The sheer act of ending a marriage is already painful in itself. It’s hard to untether ourselves from our significant other after years and years of building a life together. Going on our separate ways would be next to impossible. The bond forged by years of love and commitment is not going to disappear overnight. It’s even harder when children are involved. It means that more hearts would be broken.
Going through divorces is hard but possible. But it’s good that your divorce lawyers help you in having clean separations. This means putting some physical distance between you and your spouses. And it means dividing your assets.
But the division of assets can be tricky when businesses are involved. Your business is counted as an asset that can be divided between divorcing spouses. But, as business owners, it may be better to keep your business to yourself rather than making your spouse a shareholder. It’s because divorced relationships are complicated enough. Mixing them with your ongoing business can make it hard for you to move on for good.

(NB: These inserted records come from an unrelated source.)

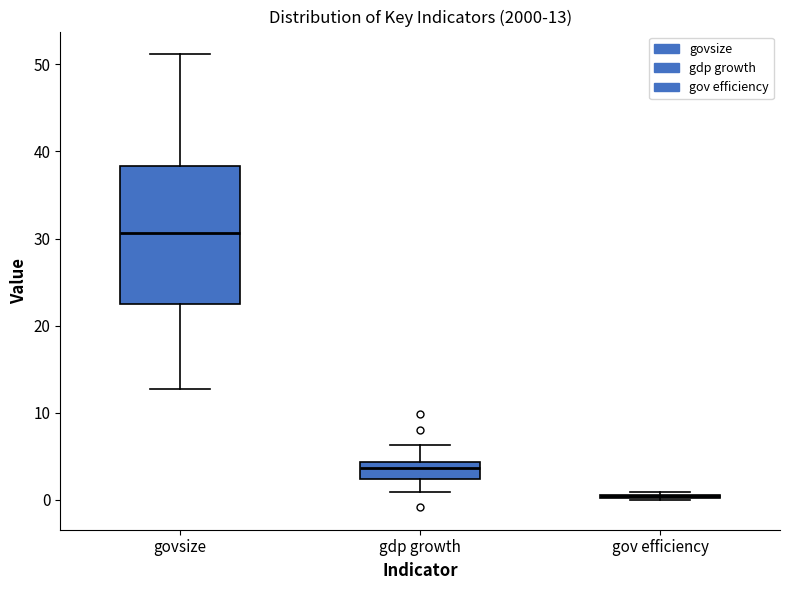

Which box is the tallest, from its lower edge to its upper edge?

govsize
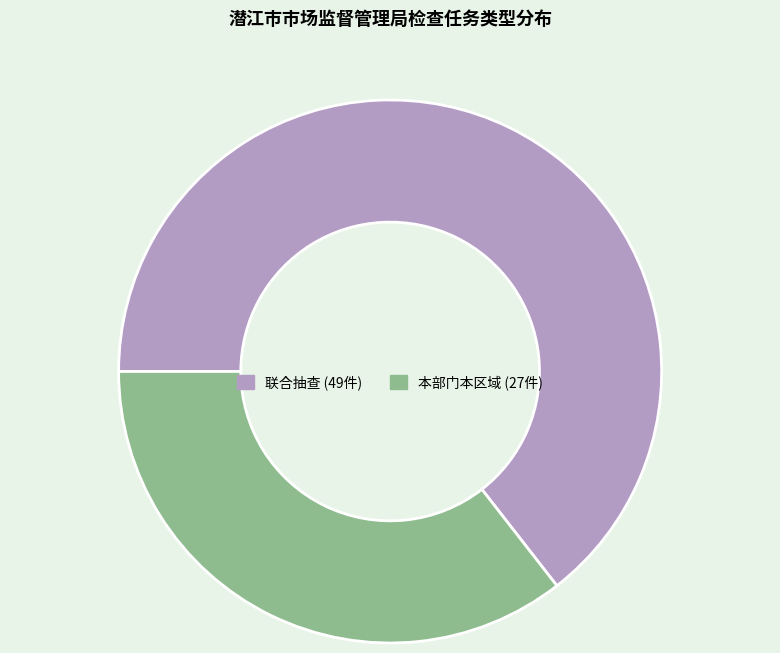

Do 本部门本区域 and 联合抽查 together represent more than half of the pie?

Yes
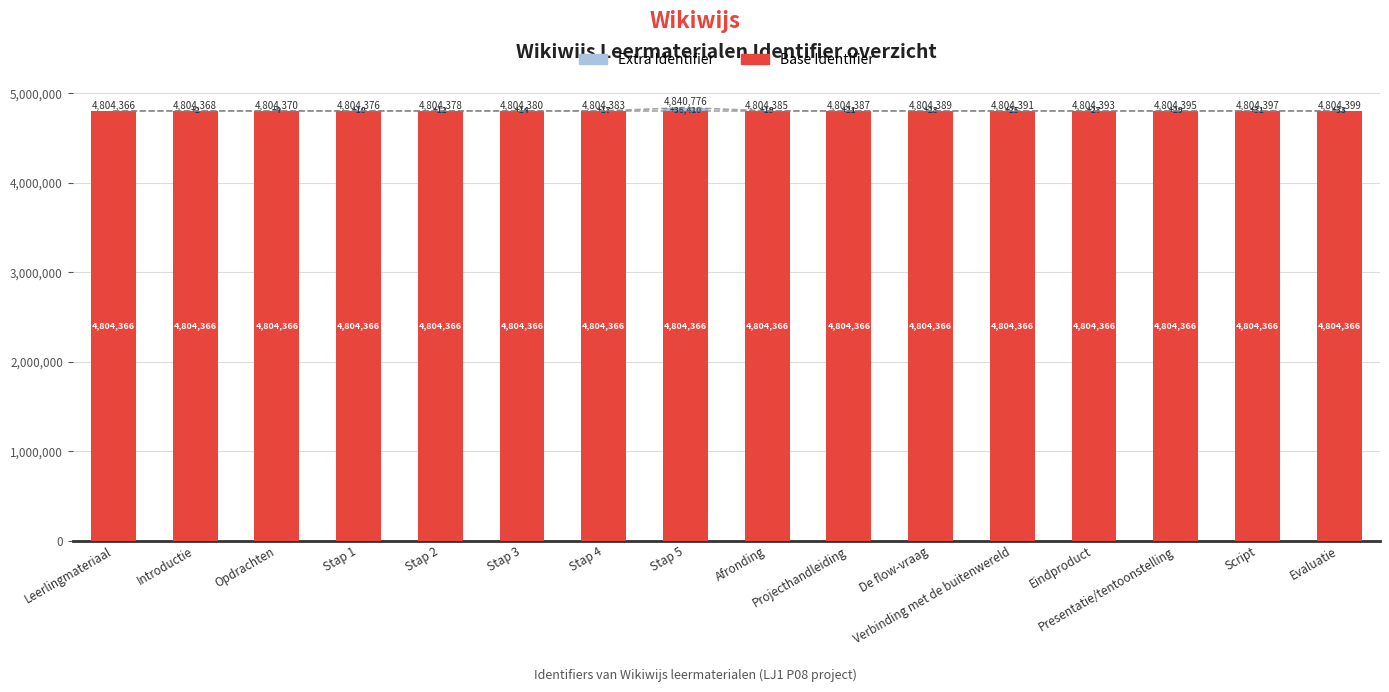

What is the sum of the Extra Identifier values at Script and Stap 3?

45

Make Sure all of your Records are in Order
After you and your spouse decide to go on your separate ways, it would be good to stop mixing the finances related to your business and the finances related to your family. You may not always notice, but this is actually a common practice.
When your business was struggling, you might have dipped into your personal savings to keep it afloat and cover your employees’ income. In some cases, your spouse might have let you borrow some of their own savings. This shows a married couple’s commitment to one another. It’s proof that they share everything, even each other’s professional problems.
But when it comes to divorces, it’s good to keep these records in order. It lays out everything on the table. So when it’s time to talk out the division of assets, there’s no chance for you to be blindsided by claims of you owing to some debt.
Buy your Spouse Out of the Company
Many of you embarked on the marriage journey while you’re young and just starting with your career. When you got married, your company was only classified as a small business enterprise. They were valued at barely $100 thousand. Maybe even less. But you didn’t know that, 20 years later, our companies could be valued at millions.
By the time your business has expanded and accomplished so much, your spouse may already have a stake in the company. After all, it’s not uncommon for spouses to help each other out with the other’s business. It’s also not surprising if your spouse contributed to your company by helping out as a consultant or employee.
If this is the case, then it’s better to buy your spouse out of the company. You can offer to repay their shares and more as a settlement for the divorce. If you can’t afford it right away, you can offer to pay them over a certain period of time. If they’re currently employed in the company, then it’s time to ease them out.
Give Away your Other Assets
Part of building a life together is sharing the expenses and investments throughout the years. You paid together for the magnificent and, quite often, expensive house in the suburbs. You bought the cars together. You bought other personal property such as furniture, jewelry, and pieces of art.
To land on a settlement and finally put the divorce to bed, you and your spouse have to decide who gets what. To keep 100 percent ownership of your business, it would be wise to give up your other assets. It would hurt to sacrifice that Tesla you’ve always dreamed of buying. It would hurt even more if you have to give up the beach house in a secluded part of the Hamptons. But these are the sacrifices you’ll have to make to keep your business to yourself. With your business, you’ll have to save up again for a new Tesla.
Going through a divorce is never a walk in the park. It’s a painful thing to do. You and your spouse have built a life together, so it’s not easy when that life is turned into assets that are to be divided between you two. But it’s a necessary step to moving on. And, to truly move on, it would be good if you two are not involved in your business.